For 3 1/2 years, Christ preached the Gospel as He conducted His ministry on Earth. Ever since then, He has spread the Gospel through His churches, whether that be through churches sponsoring missionaries, or whether that be through church members evangelizing the lost themselves.

Furthermore, the Lord sowed the Gospel seed indiscriminately. Seed was sown on good ground, thorny ground, stony ground, and by the wayside. Everyone got a chance to hear the Gospel. Likewise, the Gospel is being spread to all parts of the world today.

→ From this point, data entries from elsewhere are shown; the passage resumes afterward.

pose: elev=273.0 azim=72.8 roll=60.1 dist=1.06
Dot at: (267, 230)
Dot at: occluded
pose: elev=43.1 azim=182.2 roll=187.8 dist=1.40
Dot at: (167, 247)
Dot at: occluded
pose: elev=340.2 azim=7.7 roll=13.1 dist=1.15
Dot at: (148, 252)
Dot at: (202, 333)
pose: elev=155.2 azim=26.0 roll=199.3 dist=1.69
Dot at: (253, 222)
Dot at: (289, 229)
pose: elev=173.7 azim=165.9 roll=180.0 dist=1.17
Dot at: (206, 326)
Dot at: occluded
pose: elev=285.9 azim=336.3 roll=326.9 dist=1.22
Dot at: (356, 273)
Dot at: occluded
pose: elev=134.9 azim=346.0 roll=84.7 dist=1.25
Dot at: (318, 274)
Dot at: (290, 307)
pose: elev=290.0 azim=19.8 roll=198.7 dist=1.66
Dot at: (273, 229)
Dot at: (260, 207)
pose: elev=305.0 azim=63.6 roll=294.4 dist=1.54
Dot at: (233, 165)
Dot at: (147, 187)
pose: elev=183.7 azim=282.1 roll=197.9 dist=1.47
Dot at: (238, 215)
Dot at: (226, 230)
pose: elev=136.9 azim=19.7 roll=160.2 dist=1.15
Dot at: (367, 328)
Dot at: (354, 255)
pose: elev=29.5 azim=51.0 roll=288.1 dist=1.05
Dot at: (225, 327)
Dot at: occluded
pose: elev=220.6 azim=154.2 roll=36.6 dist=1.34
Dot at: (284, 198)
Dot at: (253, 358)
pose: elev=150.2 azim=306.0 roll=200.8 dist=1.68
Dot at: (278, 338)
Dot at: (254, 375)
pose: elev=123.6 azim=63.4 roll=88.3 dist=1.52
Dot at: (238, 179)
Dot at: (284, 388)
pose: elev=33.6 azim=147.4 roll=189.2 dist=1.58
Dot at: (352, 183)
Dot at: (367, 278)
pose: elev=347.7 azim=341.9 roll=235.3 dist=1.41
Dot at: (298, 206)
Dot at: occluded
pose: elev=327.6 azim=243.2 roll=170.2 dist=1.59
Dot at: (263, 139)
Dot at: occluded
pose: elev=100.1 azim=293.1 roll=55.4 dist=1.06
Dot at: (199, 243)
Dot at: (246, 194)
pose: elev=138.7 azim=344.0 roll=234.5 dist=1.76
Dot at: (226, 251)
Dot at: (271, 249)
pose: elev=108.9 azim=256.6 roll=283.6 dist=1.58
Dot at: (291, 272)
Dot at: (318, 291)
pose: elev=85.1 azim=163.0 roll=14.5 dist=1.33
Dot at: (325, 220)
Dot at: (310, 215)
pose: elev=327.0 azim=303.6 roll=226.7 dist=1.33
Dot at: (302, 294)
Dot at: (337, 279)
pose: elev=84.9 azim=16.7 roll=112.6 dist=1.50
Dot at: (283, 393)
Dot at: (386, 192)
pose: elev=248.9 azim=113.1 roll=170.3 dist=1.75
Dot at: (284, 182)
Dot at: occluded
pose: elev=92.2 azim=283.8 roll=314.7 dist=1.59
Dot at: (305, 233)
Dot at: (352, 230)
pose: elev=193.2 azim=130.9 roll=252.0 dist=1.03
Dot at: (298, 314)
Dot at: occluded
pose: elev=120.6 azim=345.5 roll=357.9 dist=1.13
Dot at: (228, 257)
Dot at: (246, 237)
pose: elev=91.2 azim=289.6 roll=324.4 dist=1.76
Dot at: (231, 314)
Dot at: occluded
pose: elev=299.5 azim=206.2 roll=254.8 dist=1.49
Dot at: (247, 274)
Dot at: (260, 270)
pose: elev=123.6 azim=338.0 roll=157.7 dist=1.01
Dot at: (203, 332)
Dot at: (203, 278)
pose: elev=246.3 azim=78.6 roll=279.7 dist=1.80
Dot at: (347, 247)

Seeing Christ as our example, and following the commands of scripture, we too should sow the seed of the Gospel. As the sower sowed the seed throughout the entire field, good ground or not, we, too, are to spread the Gospel to all people. We are to preach the word to everyone, not just those we deem worthy. We are to preach the word to everyone, whether they are receptive, would make good church members, or whether they wouldn’t. This is what the Lord commanded in Mark 16:15, when He said, “Go ye into all the world and preach the Gospel to every creature.”

And as we preach, we should remember that we are not responsible for their reaction. Throughout this parable, you see the varied reactions to the Gospel. Some discard the truth as soon as they hear it, some are too distracted by the things of this world, some really dig the religion for a while, but never allow the Gospel to take root in their heart, and others fully receive it. We should not be surprised or discouraged by the rejection, and we should celebrate those whose lives are changed by the Gospel. However, we should never limit our efforts because we don’t feel that the soil is primed for planting, so to speak.

In the Parable of the Sower, the Lord showed us the different reactions the world has toward the Gospel so that we would understand what to expect as we spread the word. However, the Lord also gave us the Parable of the Sower so that we could examine our own hearts, and see whether we are ones who discard the Gospel, who are too distracted by the things of this world to allow it to take root, or whether our faith is superficial. The way we make this determination is to examine the fruit in our lives. Has the Gospel changed you?

That is an extremely important question, “Has the Gospel changed you?” Keep pondering that question and look within yourself for the fruits of that change. Meanwhile, we will continue our study into the parables of Christ over the next few weeks.